Cambridge / IonQ.  The University of Cambridge has launched a major partnership with IonQ to support the creation of the IonQ Quantum Innovation Centre in Cambridge. The Centre will house a 256-qubit quantum computer — the most powerful in the UK when installed.

Swansea.  The UK's first National Microgravity Research Centre has been completed at Swansea University.

Wales.  A £23 million investment expands pharmaceutical production at Norgine's facility in Hengoed.

European AI.  Meta's former chief AI scientist Yann LeCun has raised more than $1 billion for a new European start-up — Europe's largest seed funding round on record.

AI and the workforce. AI job cuts accelerated this week as Block and Oracle signalled that smaller, AI-enabled teams will replace roles, with the resulting savings in some cases redirected into massive data‑centre build‑outs. The debate is whether these job cuts are genuinely as a result of AI or more a case of AI “washing”. On the flip side PwC plans to increase the number of graduates it takes on next year.

The Iran conflict. The Tech sector has become a target in the Iran conflict, with Hackers supporting Iran claiming responsibility for a significant cyberattack against medical device company Stryker. A knock-on effect of this increased activity will be growing demand for digital and cybersecurity consulting and tools.

Government tech contracts. The UK government handed a contract worth £63 million to Atos and Softwire to deliver digital development services for the electoral system. This is part of a broader plan to digitally transform the public sector, with tech firms likely to be the recipients of further government contracts, which may result in expansion-led activity.

Agri Tech fundraise. Tropic closed an oversubscribed $105 million Series C round led by Forbion and Corteva Catalyst. Capital will be used to scale global production of the company’s banana and rice portfolios and accelerate climate-resilient crop pipelines. Tropic, a biotechnology firm specializing in gene-edited tropical agriculture. The firm is based in Norwich Research Park.

Cursor’s annualised revenue surpassed $2 billion in February, according to reporting from Bloomberg, citing a person familiar with the matter, reflecting growing adoption of the artificial intelligence coding assistant and more broadly the growth of so-called vibe coding. The company is reportedly in talks for a funding round that would value the company at $50 billion, a jump of almost 60% from the valuation it secured six months ago. The company’s growth comes with headcount growth. According to PitchBook the firm has gone from 5 employees in 2023 to 300 in 2025. A cursory glance at their careers sits shows that current vacancies are a mix of office-based and remote roles.

This one blew my mind slightly…Australian-based startup Cortical Labs has announced it is building two “biological” data centres in Melbourne and Singapore backed by neuron-filled chips.
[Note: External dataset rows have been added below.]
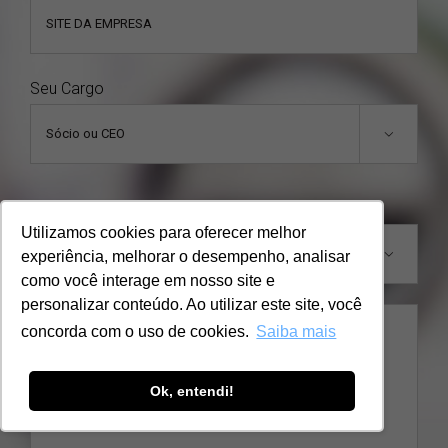
Seu Cargo

Assunto
Utilizamos cookies para oferecer melhor
experiência, melhorar o desempenho, analisar

como você interage em nosso site e
personalizar conteúdo. Ao utilizar este site, você
concorda com o uso de cookies.
Saiba mais
Ok, entendi!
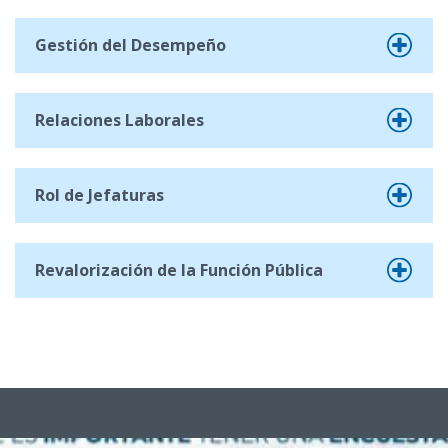
Gestión del Desempeño
Relaciones Laborales
Rol de Jefaturas
Revalorización de la Función Pública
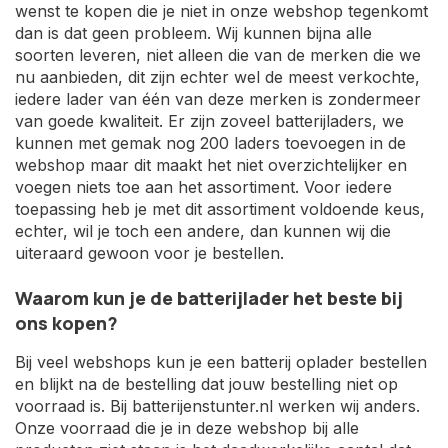
wenst te kopen die je niet in onze webshop tegenkomt
dan is dat geen probleem. Wij kunnen bijna alle
soorten leveren, niet alleen die van de merken die we
nu aanbieden, dit zijn echter wel de meest verkochte,
iedere lader van één van deze merken is zondermeer
van goede kwaliteit. Er zijn zoveel batterijladers, we
kunnen met gemak nog 200 laders toevoegen in de
webshop maar dit maakt het niet overzichtelijker en
voegen niets toe aan het assortiment. Voor iedere
toepassing heb je met dit assortiment voldoende keus,
echter, wil je toch een andere, dan kunnen wij die
uiteraard gewoon voor je bestellen.
Waarom kun je de batterijlader het beste bij
ons kopen?
Bij veel webshops kun je een batterij oplader bestellen
en blijkt na de bestelling dat jouw bestelling niet op
voorraad is. Bij batterijenstunter.nl werken wij anders.
Onze voorraad die je in deze webshop bij alle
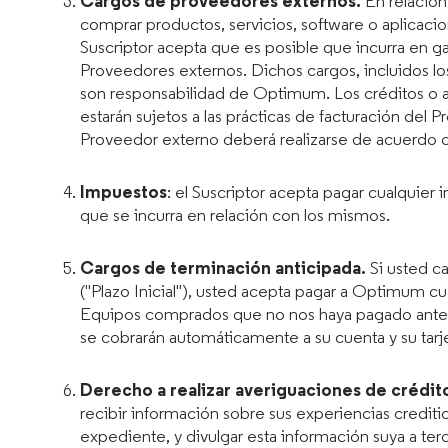
Cargos de proveedores externos.
En relación 
comprar productos, servicios, software o aplicacio
Suscriptor acepta que es posible que incurra en ga
Proveedores externos. Dichos cargos, incluidos lo
son responsabilidad de Optimum. Los créditos o aj
estarán sujetos a las prácticas de facturación del
Proveedor externo deberá realizarse de acuerdo con
Impuestos
: el Suscriptor acepta pagar cualquier i
que se incurra en relación con los mismos.
Cargos de terminación anticipada.
Si usted ca
("Plazo Inicial"), usted acepta pagar a Optimum cu
Equipos comprados que no nos haya pagado antes d
se cobrarán automáticamente a su cuenta y su ta
Derecho a realizar averiguaciones de crédit
recibir información sobre sus experiencias crediti
expediente, y divulgar esta información suya a te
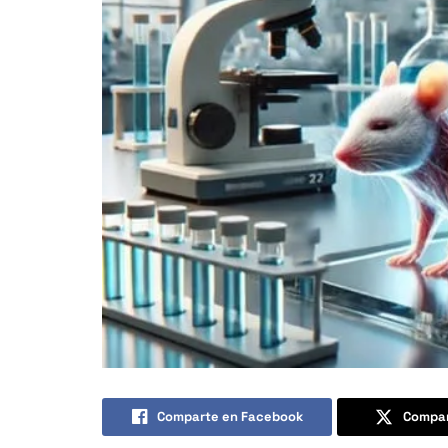
Comparte en Facebook
Compar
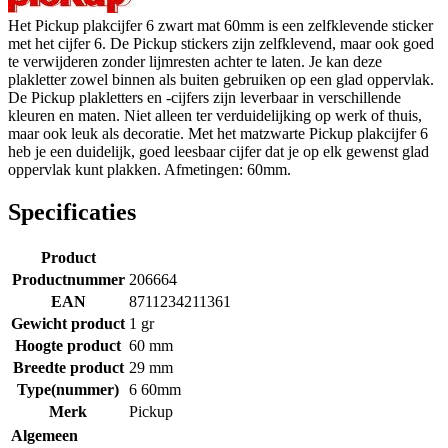
Het Pickup plakcijfer 6 zwart mat 60mm is een zelfklevende sticker
met het cijfer 6. De Pickup stickers zijn zelfklevend, maar ook goed
te verwijderen zonder lijmresten achter te laten. Je kan deze
plakletter zowel binnen als buiten gebruiken op een glad oppervlak.
De Pickup plakletters en -cijfers zijn leverbaar in verschillende
kleuren en maten. Niet alleen ter verduidelijking op werk of thuis,
maar ook leuk als decoratie. Met het matzwarte Pickup plakcijfer 6
heb je een duidelijk, goed leesbaar cijfer dat je op elk gewenst glad
oppervlak kunt plakken. Afmetingen: 60mm.
Specificaties
Product
Productnummer
206664
EAN
8711234211361
Gewicht product
1 gr
Hoogte product
60 mm
Breedte product
29 mm
Type(nummer)
6 60mm
Merk
Pickup
Algemeen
Cortical Labs grows real human brain cells (neurons) in a dish and places them on top of a microchip covered with tiny electrodes. These electrodes let the chip talk to the neurons (sending signals) and listen to them (reading their electrical activity). The result is a tiny biological computer made from living cells.
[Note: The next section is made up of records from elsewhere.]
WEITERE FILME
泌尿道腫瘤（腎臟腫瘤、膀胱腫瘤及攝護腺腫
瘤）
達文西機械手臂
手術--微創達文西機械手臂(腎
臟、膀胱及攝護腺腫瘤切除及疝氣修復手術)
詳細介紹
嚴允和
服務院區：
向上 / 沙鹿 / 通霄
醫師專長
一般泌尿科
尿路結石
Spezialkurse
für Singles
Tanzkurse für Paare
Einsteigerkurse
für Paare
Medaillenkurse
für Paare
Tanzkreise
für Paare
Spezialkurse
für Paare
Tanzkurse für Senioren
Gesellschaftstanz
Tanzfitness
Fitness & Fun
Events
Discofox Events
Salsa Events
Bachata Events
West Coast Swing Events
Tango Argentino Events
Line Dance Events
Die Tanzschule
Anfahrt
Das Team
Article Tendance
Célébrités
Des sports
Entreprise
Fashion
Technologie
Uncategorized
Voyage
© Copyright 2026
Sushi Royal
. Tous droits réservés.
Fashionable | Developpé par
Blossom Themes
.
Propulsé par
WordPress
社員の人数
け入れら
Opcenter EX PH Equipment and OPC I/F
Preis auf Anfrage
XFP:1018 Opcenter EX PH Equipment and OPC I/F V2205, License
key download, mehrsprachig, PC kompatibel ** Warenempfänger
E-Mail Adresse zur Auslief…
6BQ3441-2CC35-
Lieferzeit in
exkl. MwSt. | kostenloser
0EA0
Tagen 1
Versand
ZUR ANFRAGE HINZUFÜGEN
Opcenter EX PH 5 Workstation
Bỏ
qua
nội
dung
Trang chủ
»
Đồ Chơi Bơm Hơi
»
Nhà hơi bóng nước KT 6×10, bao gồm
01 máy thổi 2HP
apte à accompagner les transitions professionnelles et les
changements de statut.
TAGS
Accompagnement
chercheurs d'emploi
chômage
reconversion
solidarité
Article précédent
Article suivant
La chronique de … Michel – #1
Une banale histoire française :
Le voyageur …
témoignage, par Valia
And finally, a little teaser on some work looking at AI companies headquartered in London and their headcount growth, part of a broader piece quantifying the AI pipeline and ecosystem in the capital. More to follow in upcoming notes. The dataset covers over 1,000 companies employing 90,899 people in total (note figures are global). The median firm has 19 employees, the mean is 81, unsurprisingly signalling a long tail of small firms and a handful of large outliers. Nine firms hold 40% of employment.  Analysing companies that have annualised headcount data between 2020 and 2025, we can see that 85% have grown headcount over the period. Total employment across this panel rose from 14,443 in 2020 to 43,349 in 2025, a net increase of almost 29,000 roles.